Il suffit pourtant d’un coup d’oeil à l’affiche pour se convaincre que l’ambition ici excède le lieu commun, le discours historique largement rebattu : contes (de l’âge d’or), annonce le titre, légendes (de l’activiste zélé, du photographe officiel…), scandent les parties. Il y a quelque chose d’assurément dérisoire dans cette fausse solennité, mais aussi la volonté manifeste de hisser la banalité du constat à une dimension autre. Des chaises volantes sans maître, une photo grossièrement truquée : le film recherche l’image-choc, le gag génial et incongru qui pourrait symboliser le pays tout entier. On pourrait facilement trouver ça imbuvable, chez Kusturica par exemple, mais ici non, l’esprit de dérision et cet humour de l’Est si particulier, mi-noir mi-absurde, venant prévenir tout pompiérisme. Parce que la métaphore ne procède pas d’une volonté préalable de signifier, mais s’inscrit sans forcer dans le sillage de l’anecdote.

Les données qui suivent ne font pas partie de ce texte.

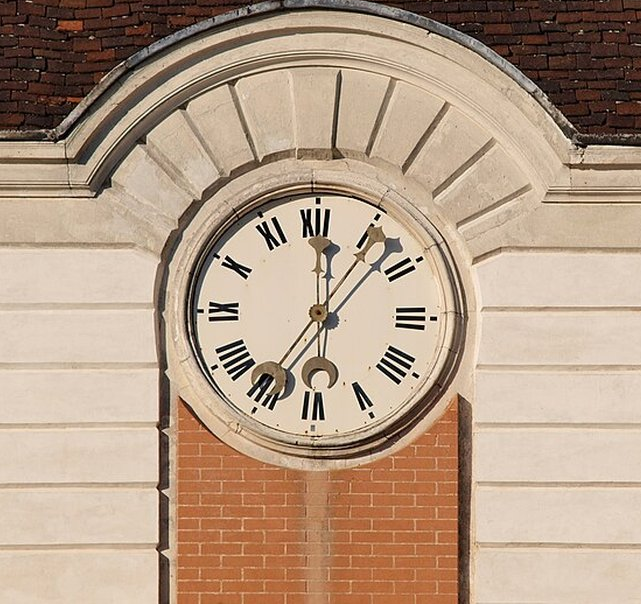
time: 12:07
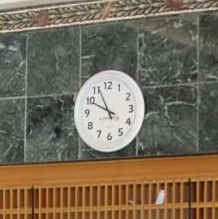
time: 9:55
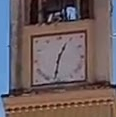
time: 12:31
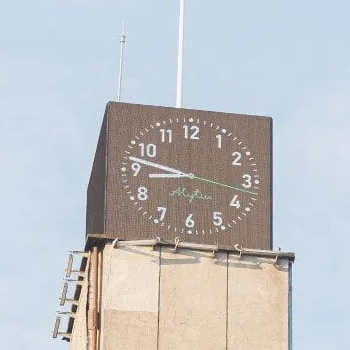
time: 8:47
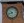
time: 10:42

Pour autant, on est loin du chef-d’oeuvre que certains auront cru deviner : le film est maîtrisé mais jamais étincelant, sa gestion assez exemplaire de la forme courte le condamne aussi (revers de la médaille) à un certain systématisme. On portait le même diagnostic pour 4 mois, 3 semaines, 2 jours, et 12h08, à l’Est de Bucarest : l’un parvenait à muer le récit d’un avortement sordide en un suspense assez saisissant, l’autre faisait de l’enregistrement d’une émission radio poussiéreuse une satire triste et brillante, sans jamais s’écarter d’une ligne un peu trop apparente. Pour le cran au dessus, il fallait aller retrouver La Mort de Dante Lazarescu : indécidable entre la farce et le suspense, celui-ci se révélait à la fois plus ferme et plus inspiré, dessinait une odyssée hospitalière tragicomique et glaçante sans se départir d’une étonnante sobriété. Un truc se produisait, sur lequel on n’a peut-être pas encore complètement mis le doigt, mais qu’on est sûr de ne pas avoir retrouvé chez ses confrères seulement doués. Le prochain long-métrage de Cristi Puiu est annoncé « prochainement », on espère qu’il surpassera une fois de plus ces Contes plaisants, mais un peu limités.